* **Document passage**

● ● ●

Miss Drop '44
The Miss Drop '44 Official Newsheet!
We represent a specific unit in the 101 Inf Div / 502 Parachute Infantry Regiment / D Company / 1 Platoon. Our platoon HQ is full and we are now working on our first rifle squad. So lots of positions still to fill, including the 60mm mortar squad if anyone wants to start putting that together.
Sadly we hear lots of groups say "we're doing a 101st impression properly", "we do it right to honour the veterans", "we only do things right", "we're not FARBs"... don't fool for such rubbish. Look at what these other groups actually do, what they wear, how they act... big warning signs in highlighting those groups that say 1 thing...do another...
1, Do they all wear wool shirts?
2, Are all there M42's all CC2'ed? (darker than normal and almost waxy looking)

● ● ●

* **Material for the task**
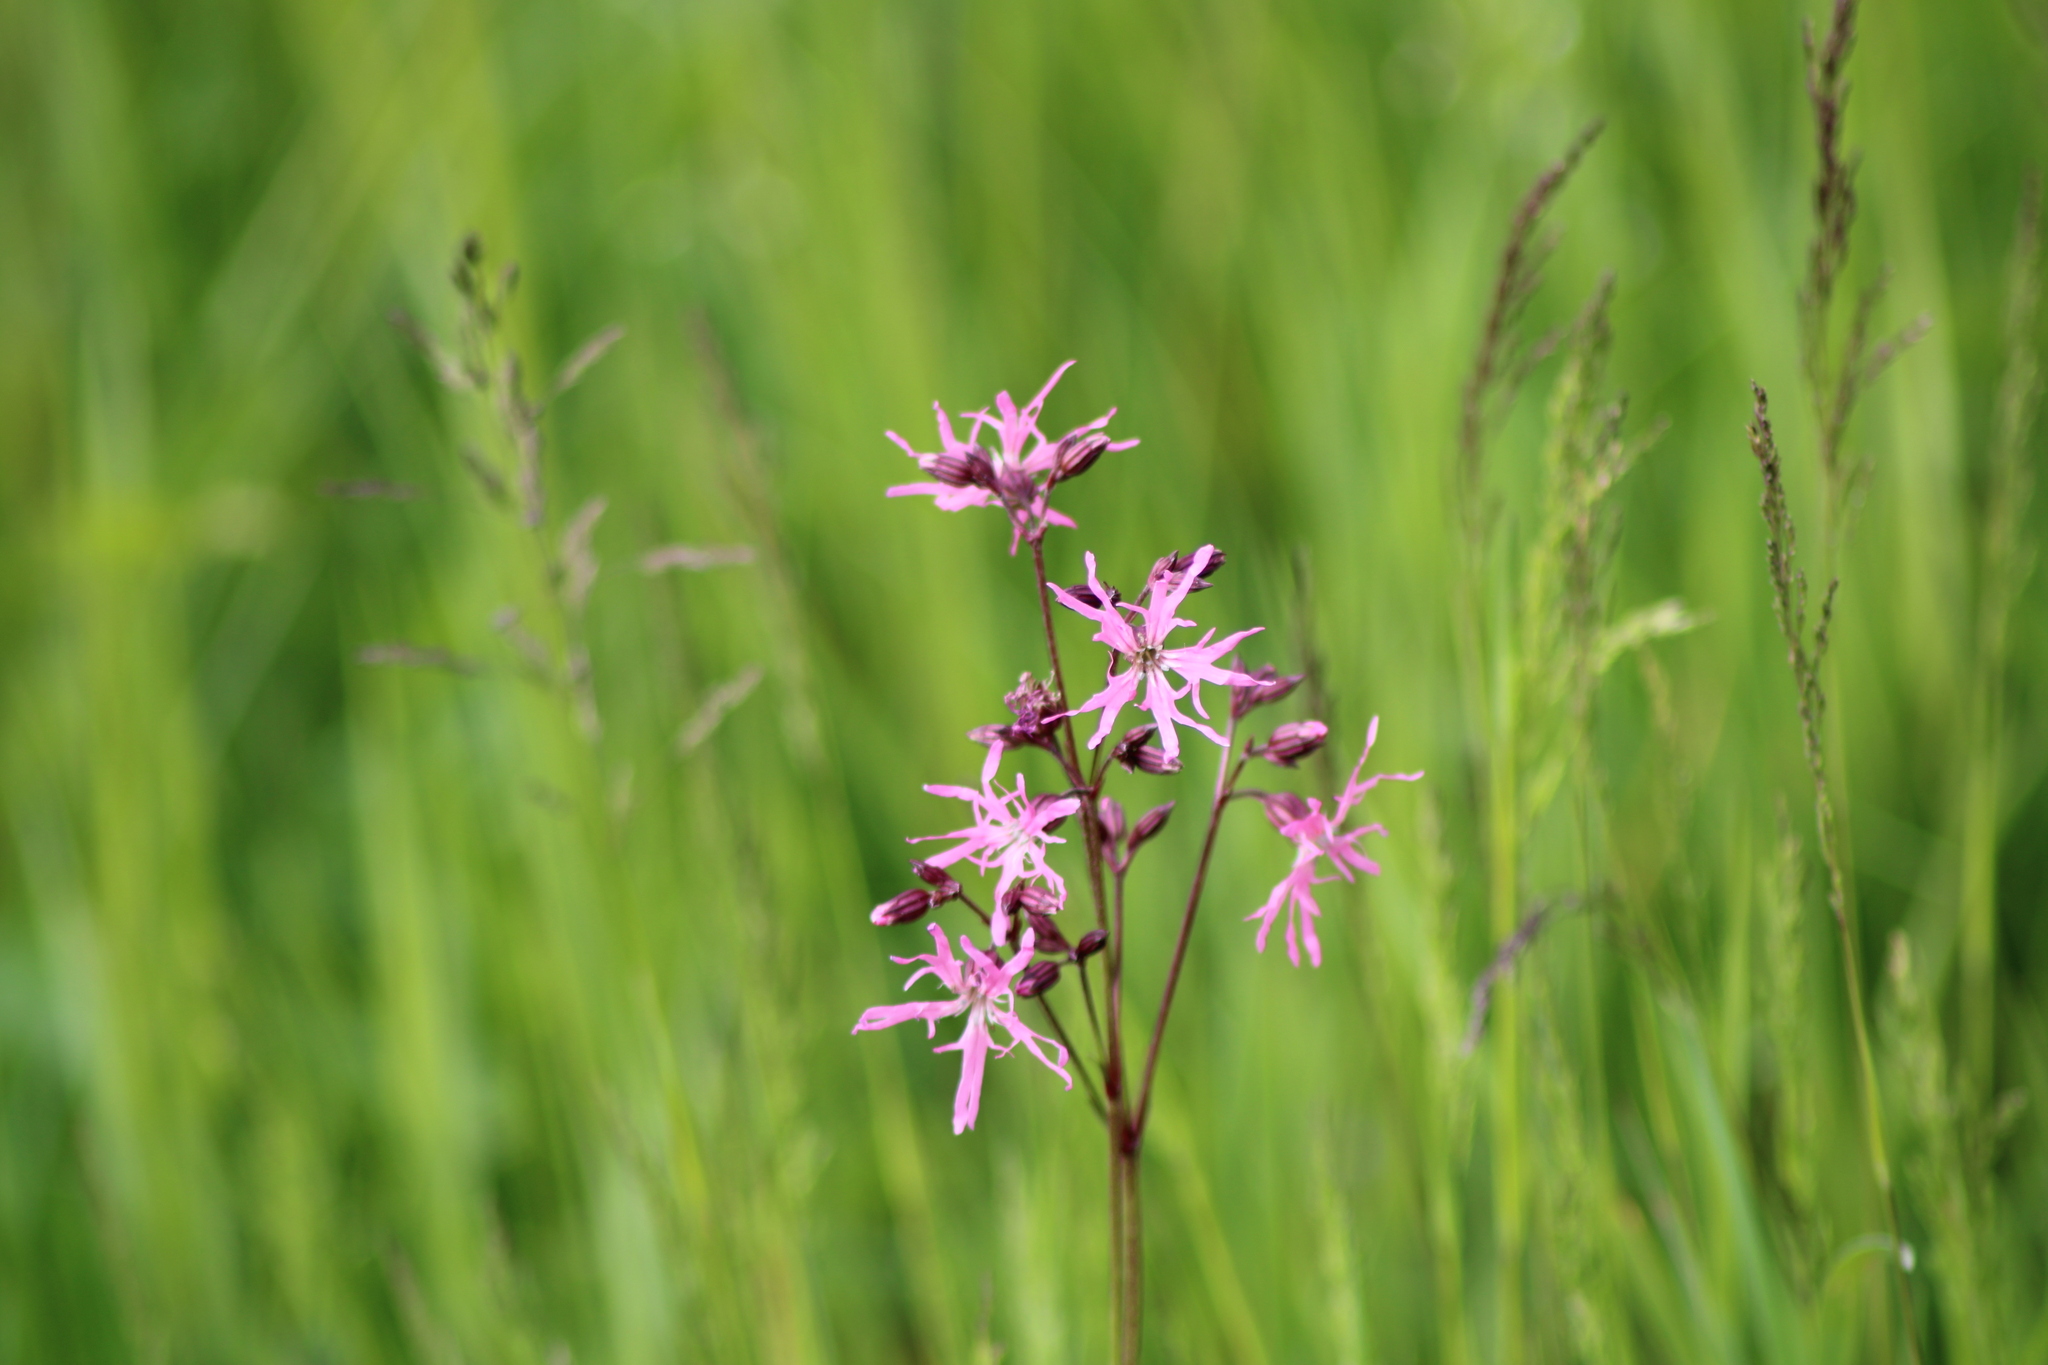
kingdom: Plantae
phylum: Tracheophyta
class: Magnoliopsida
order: Caryophyllales
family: Caryophyllaceae
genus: Silene
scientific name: Silene flos-cuculi
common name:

● ● ●

* **Problems and tasks**
1: Turn the entries, from the line containing "phylum: Tracheophyta" through the end of the entries, into a numbered list, leaving out any blank lines.
2: Go on with the reenactment unit's newsheet from the point where it stops.

* **Expected results**
1:
1. phylum: Tracheophyta
2. class: Magnoliopsida
3. order: Caryophyllales
4. family: Caryophyllaceae
5. genus: Silene
6. scientific name: Silene flos-cuculi
7. common name:

2:
3, Is there a mixture of weapons? Realistically only M1 Garand and M1A1 Carbines. No, pistols, no Thompsons, unless the TO&E states otherwise. with exception of support weapons (LMG 60mm Mortar, a Springfield and possibly an odd M3 grease gun)
4, Look at the ranks, do they fit a TO&E, or is it just a total jumble of nonsensical tosh?
5, Flat pockets and empty webbing... a big no!
6, Does anything identify the actual unit they say they are from. Id tapes, helmet markings etc. A fairly important thing for Normandy.
7, Does it look like everything they are wearing is just purchased straight off the shelf. For example, scrim was essential for 2/502, but the stuff SoF sells is a terrible bright bottle-green colour and natural hessian, both pretty crap! They are easy to re-dye, but some just wear it as it is and it looks terrible, they should be dull light and dark greens & also shades of brown. All rigger pouches on the marker are crap, with exception to HTC's, they custom make them to order and are by far the best.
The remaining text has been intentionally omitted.